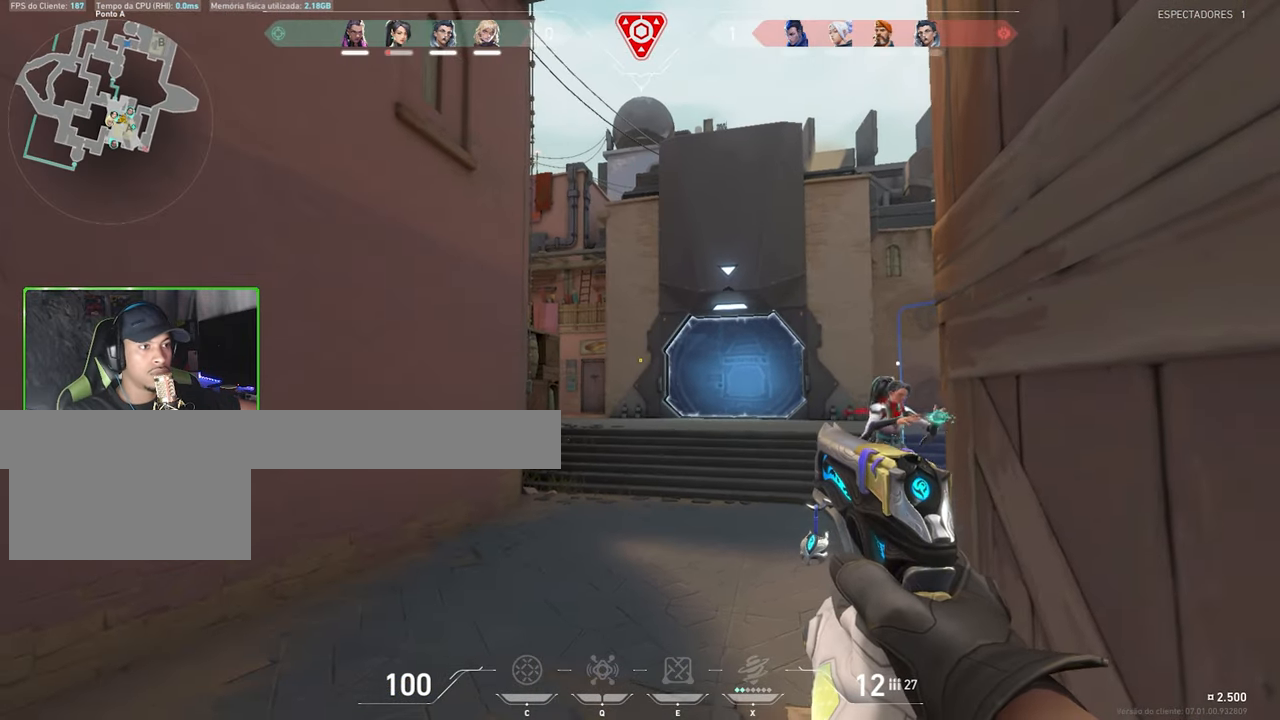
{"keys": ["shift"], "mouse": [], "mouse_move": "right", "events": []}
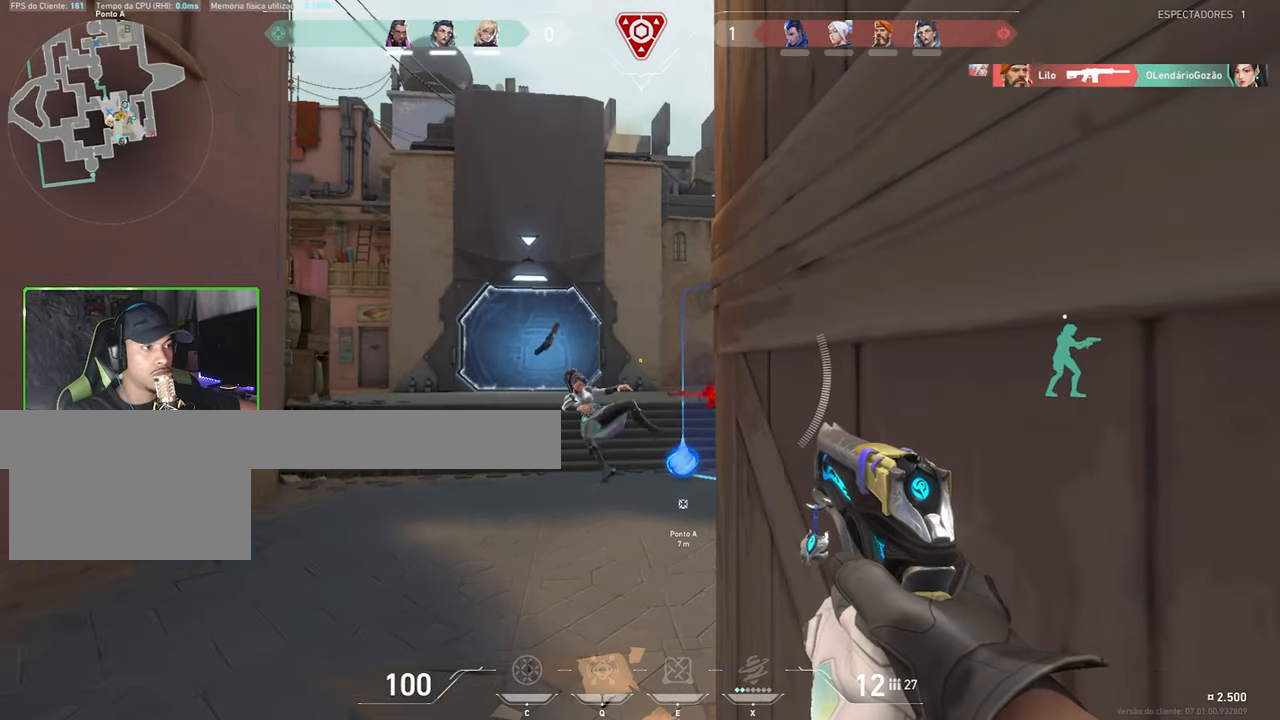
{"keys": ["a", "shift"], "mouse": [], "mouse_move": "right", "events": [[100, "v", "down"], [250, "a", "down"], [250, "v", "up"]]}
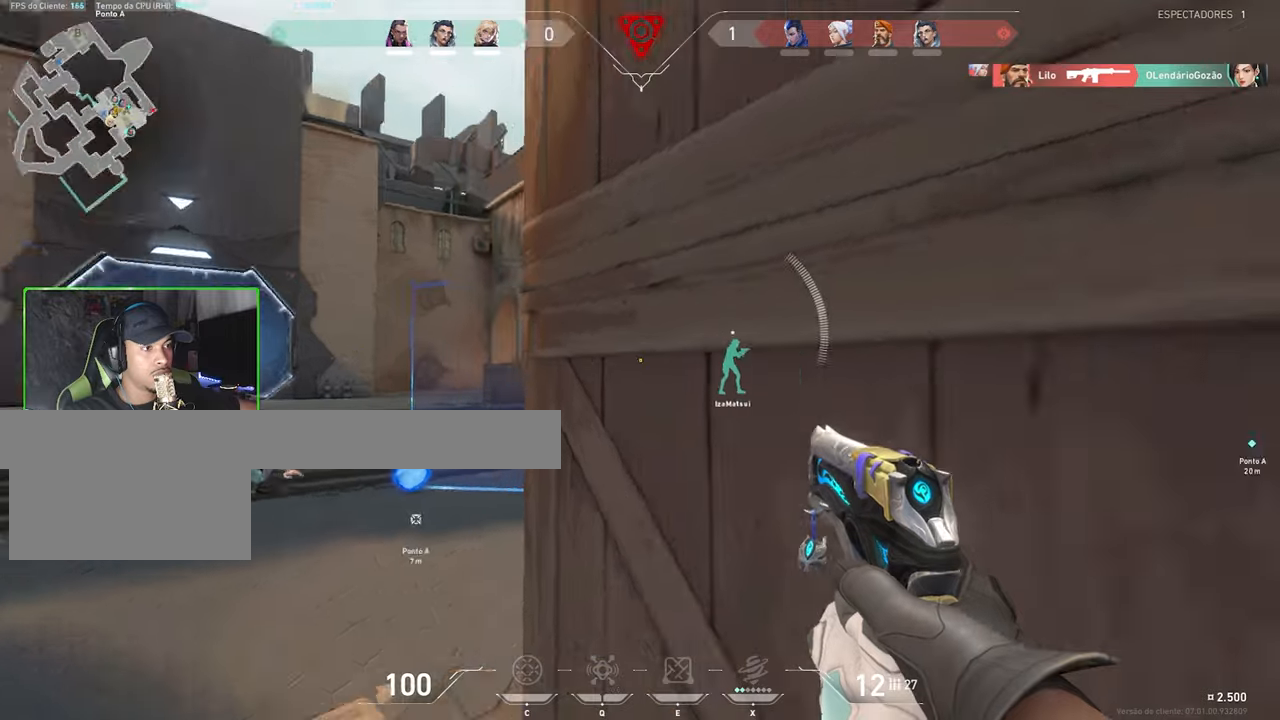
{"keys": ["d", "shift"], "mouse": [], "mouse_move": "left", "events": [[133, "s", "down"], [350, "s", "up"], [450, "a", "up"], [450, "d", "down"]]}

____________

### ASSIGNMENT:
Reproduce the material in full, word for word, and omit the pictures.

### TASK SOLUTION:
{"keys": ["shift"], "mouse": [], "mouse_move": "right", "events": []}
{"keys": ["a", "shift"], "mouse": [], "mouse_move": "right", "events": [[100, "v", "down"], [250, "a", "down"], [250, "v", "up"]]}
{"keys": ["d", "shift"], "mouse": [], "mouse_move": "left", "events": [[133, "s", "down"], [350, "s", "up"], [450, "a", "up"], [450, "d", "down"]]}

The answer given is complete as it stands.